きょうだい同士で父親が違うかもしれない――そうした話が、長女や長男、エルネスティーヌの耳に入ることがあったら。
「ずるいお方だ」
こぼすように、フェルセンは言った。
「最初に言い出されたのは、陛下ご自身ではありませんか。それを覚えておいででも、そのようなことをお尋ねになるのですか」
「そうだな。くだらない質問だった。今のは忘れてくれ」
「いいえ、お気になさらず。あと質問の答えですが、誰に何を言われようと、耐え抜く覚悟は出来ています」
すでに日が沈んだ庭園。
暗がりでも、彼がまっすぐと王のことを見ているのが分かった。
【2. 宣戦布告】
ここに解説や補足などを書きます。
≪エルネスティーヌについて≫
架空の人物っぽいですが、実在しました。
ただしティニという呼び名は、作中オリジナル。
エルネスティーヌ ⇒ ティーヌ ⇒ ティニ
で、この愛称になりました。
史実の話をすると、主人公とティニは、双子と言われるくらい外見が似ていたこと。
またティニの実の親は、ポリニャック夫人のような「王夫妻のお気に入り」というわけでもなかったのに、娘が厚遇されていたこと。
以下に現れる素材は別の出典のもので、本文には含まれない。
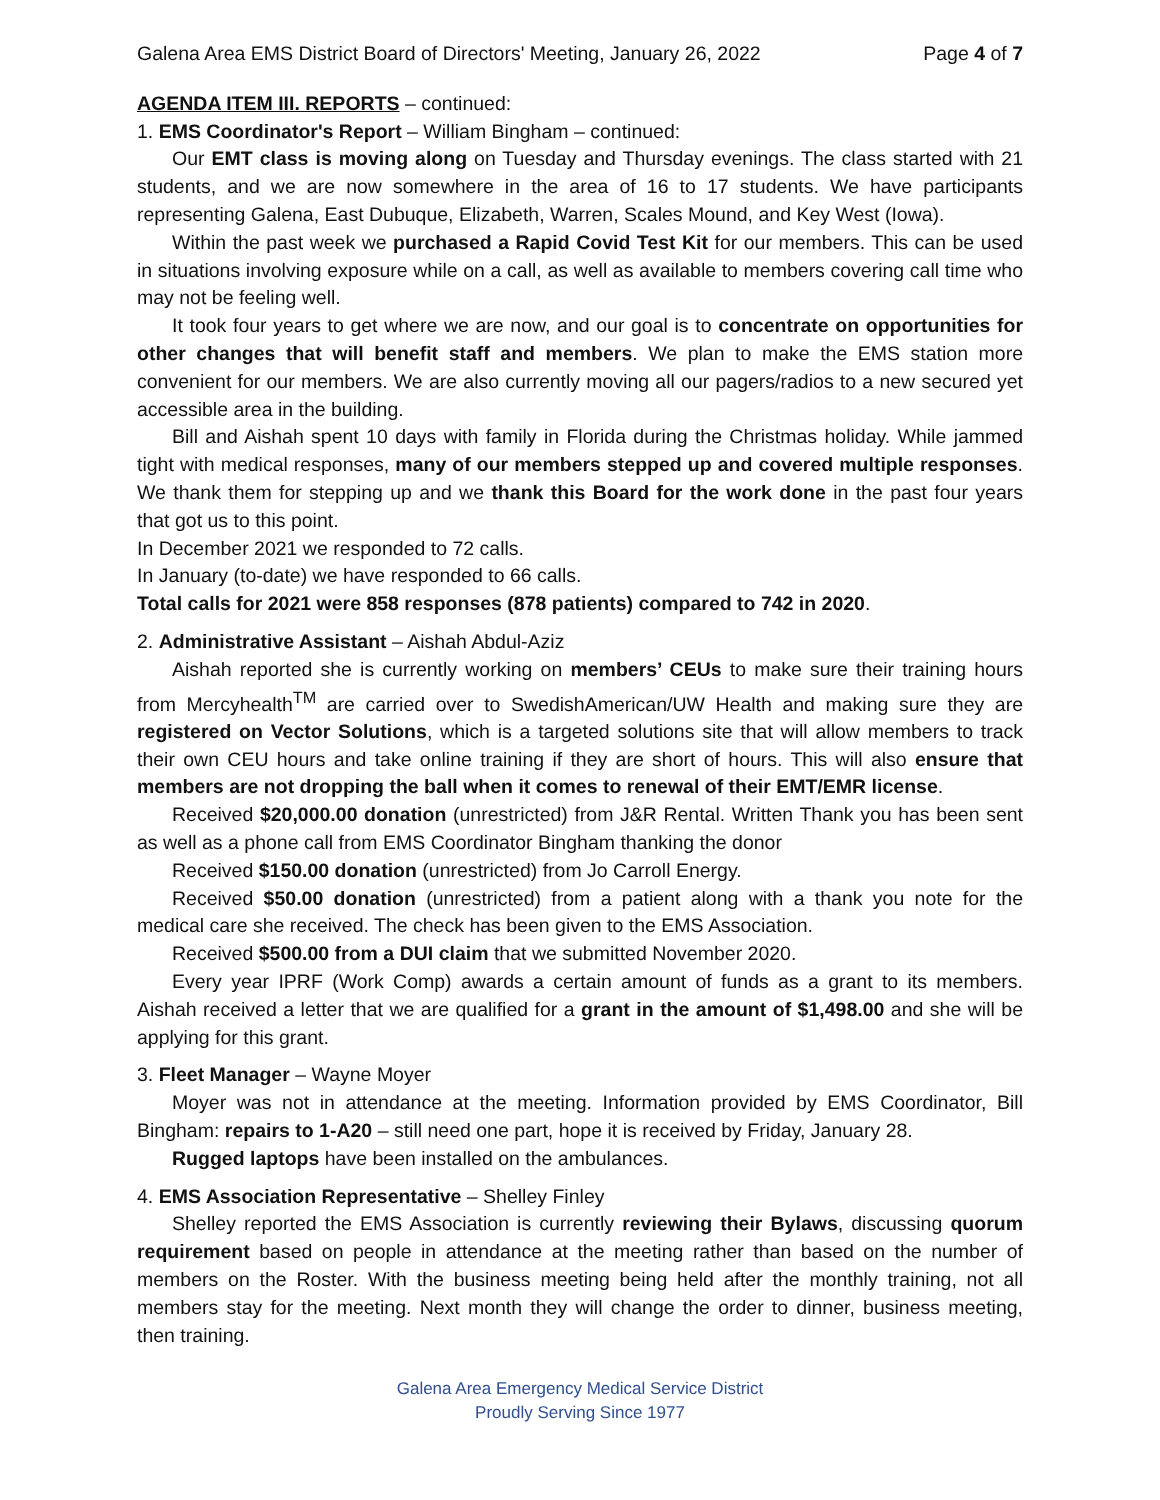Galena Area EMS District Board of Directors' Meeting, January 26, 2022 Page 4 of 7
AGENDA ITEM III. REPORTS – continued:
1. EMS Coordinator's Report – William Bingham – continued:
Our EMT class is moving along on Tuesday and Thursday evenings. The class started with 21 students, and we are now somewhere in the area of 16 to 17 students. We have participants representing Galena, East Dubuque, Elizabeth, Warren, Scales Mound, and Key West (Iowa).
Within the past week we purchased a Rapid Covid Test Kit for our members. This can be used in situations involving exposure while on a call, as well as available to members covering call time who may not be feeling well.
It took four years to get where we are now, and our goal is to concentrate on opportunities for other changes that will benefit staff and members. We plan to make the EMS station more convenient for our members. We are also currently moving all our pagers/radios to a new secured yet accessible area in the building.
Bill and Aishah spent 10 days with family in Florida during the Christmas holiday. While jammed tight with medical responses, many of our members stepped up and covered multiple responses. We thank them for stepping up and we thank this Board for the work done in the past four years that got us to this point.
In December 2021 we responded to 72 calls.
In January (to-date) we have responded to 66 calls.
Total calls for 2021 were 858 responses (878 patients) compared to 742 in 2020.
2. Administrative Assistant – Aishah Abdul-Aziz
Aishah reported she is currently working on members’ CEUs to make sure their training hours from Mercyhealth<sup>TM</sup> are carried over to SwedishAmerican/UW Health and making sure they are registered on Vector Solutions, which is a targeted solutions site that will allow members to track their own CEU hours and take online training if they are short of hours. This will also ensure that members are not dropping the ball when it comes to renewal of their EMT/EMR license.
Received $20,000.00 donation (unrestricted) from J&R Rental. Written Thank you has been sent as well as a phone call from EMS Coordinator Bingham thanking the donor
Received $150.00 donation (unrestricted) from Jo Carroll Energy.
Received $50.00 donation (unrestricted) from a patient along with a thank you note for the medical care she received. The check has been given to the EMS Association.
Received $500.00 from a DUI claim that we submitted November 2020.
Every year IPRF (Work Comp) awards a certain amount of funds as a grant to its members. Aishah received a letter that we are qualified for a grant in the amount of $1,498.00 and she will be applying for this grant.
3. Fleet Manager – Wayne Moyer
Moyer was not in attendance at the meeting. Information provided by EMS Coordinator, Bill Bingham: repairs to 1-A20 – still need one part, hope it is received by Friday, January 28.
Rugged laptops have been installed on the ambulances.
4. EMS Association Representative – Shelley Finley
Shelley reported the EMS Association is currently reviewing their Bylaws, discussing quorum requirement based on people in attendance at the meeting rather than based on the number of members on the Roster. With the business meeting being held after the monthly training, not all members stay for the meeting. Next month they will change the order to dinner, business meeting, then training.
Galena Area Emergency Medical Service District
Proudly Serving Since 1977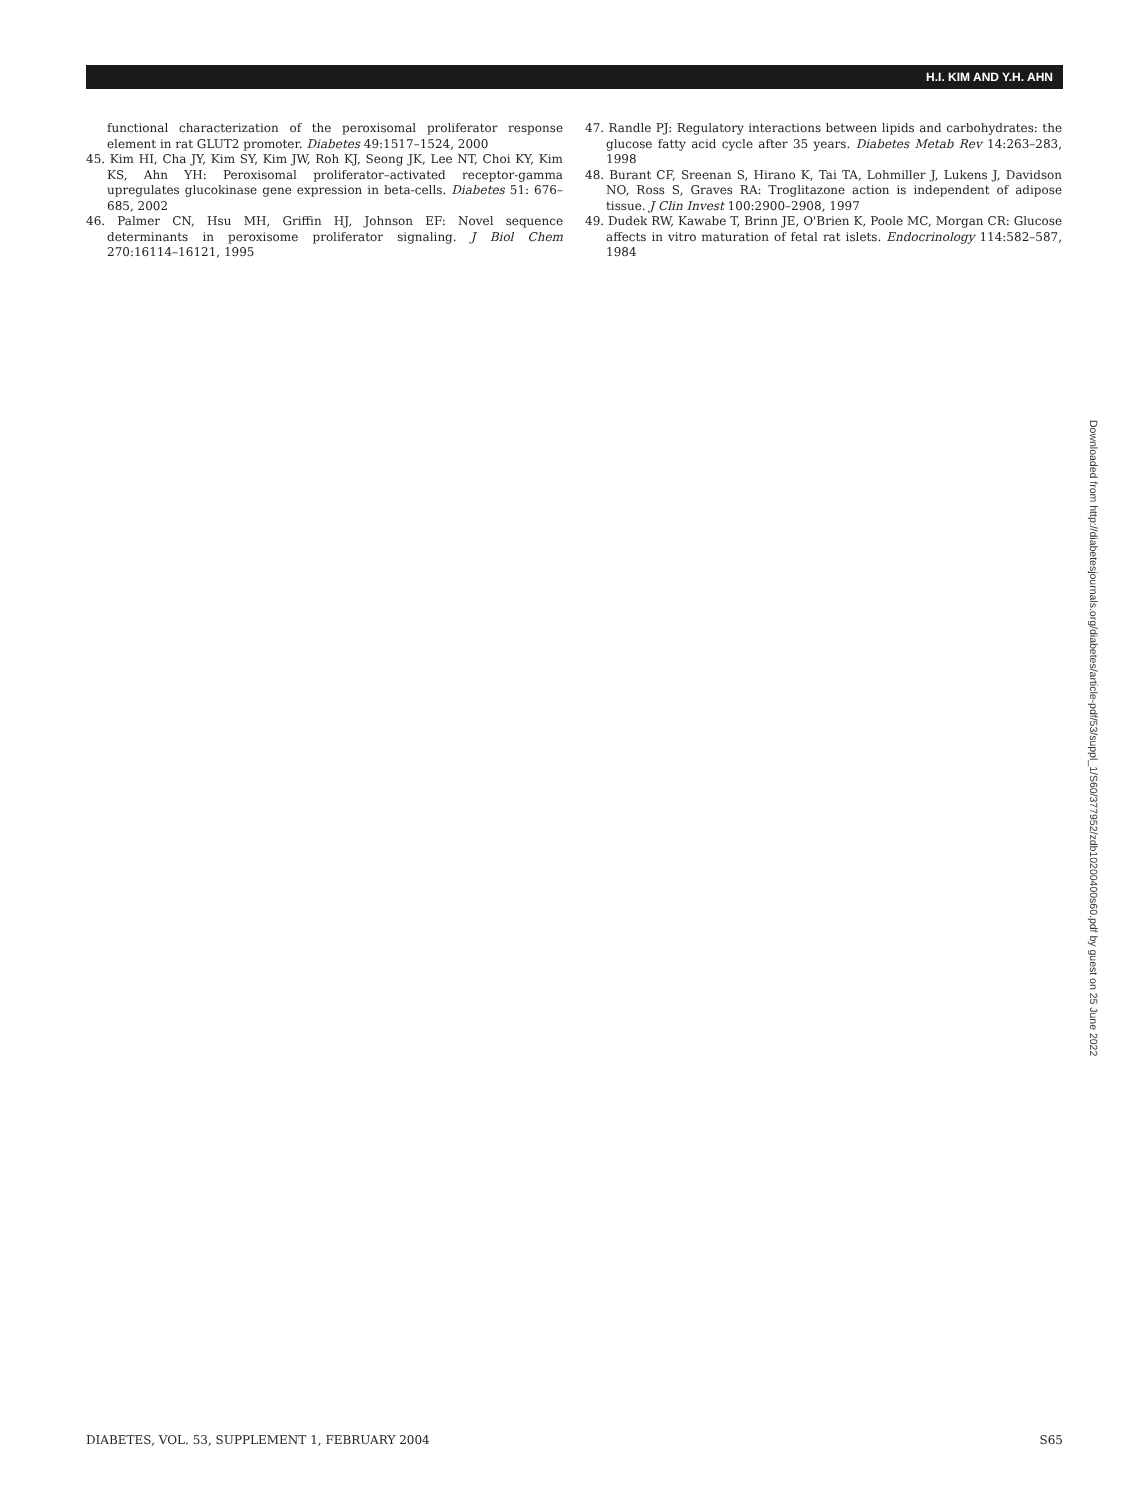H.I. KIM AND Y.H. AHN
functional characterization of the peroxisomal proliferator response element in rat GLUT2 promoter. Diabetes 49:1517–1524, 2000
45. Kim HI, Cha JY, Kim SY, Kim JW, Roh KJ, Seong JK, Lee NT, Choi KY, Kim KS, Ahn YH: Peroxisomal proliferator–activated receptor-gamma upregulates glucokinase gene expression in beta-cells. Diabetes 51: 676–685, 2002
46. Palmer CN, Hsu MH, Griffin HJ, Johnson EF: Novel sequence determinants in peroxisome proliferator signaling. J Biol Chem 270:16114–16121, 1995
47. Randle PJ: Regulatory interactions between lipids and carbohydrates: the glucose fatty acid cycle after 35 years. Diabetes Metab Rev 14:263–283, 1998
48. Burant CF, Sreenan S, Hirano K, Tai TA, Lohmiller J, Lukens J, Davidson NO, Ross S, Graves RA: Troglitazone action is independent of adipose tissue. J Clin Invest 100:2900–2908, 1997
49. Dudek RW, Kawabe T, Brinn JE, O'Brien K, Poole MC, Morgan CR: Glucose affects in vitro maturation of fetal rat islets. Endocrinology 114:582–587, 1984
Downloaded from http://diabetesjournals.org/diabetes/article-pdf/53/suppl_1/S60/377952/zdb10200400s60.pdf by guest on 25 June 2022
DIABETES, VOL. 53, SUPPLEMENT 1, FEBRUARY 2004 S65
以上の理由から、ルイ十六世のご落胤ではないかという、とんでもない噂も当時はありました。
もっとも、マリー・アントワネットは「あの人に限ってあり得ない」と笑い飛ばしていたようですが。
作中では、そこまでの話は盛り込んでいないので、主人公とティニは異母姉妹ではありません。
背格好が似ているだけで、外見もそこまで似ていません。
ティニの実の両親は、貴族の称号を得て年月が浅く、父親はすでに亡くなっているという設定。
なおティニが、ルイ十六世のことを「おじ様」と呼んでいるのは、歳の離れた親しい男性のことを、おじさんと呼ぶ感覚です。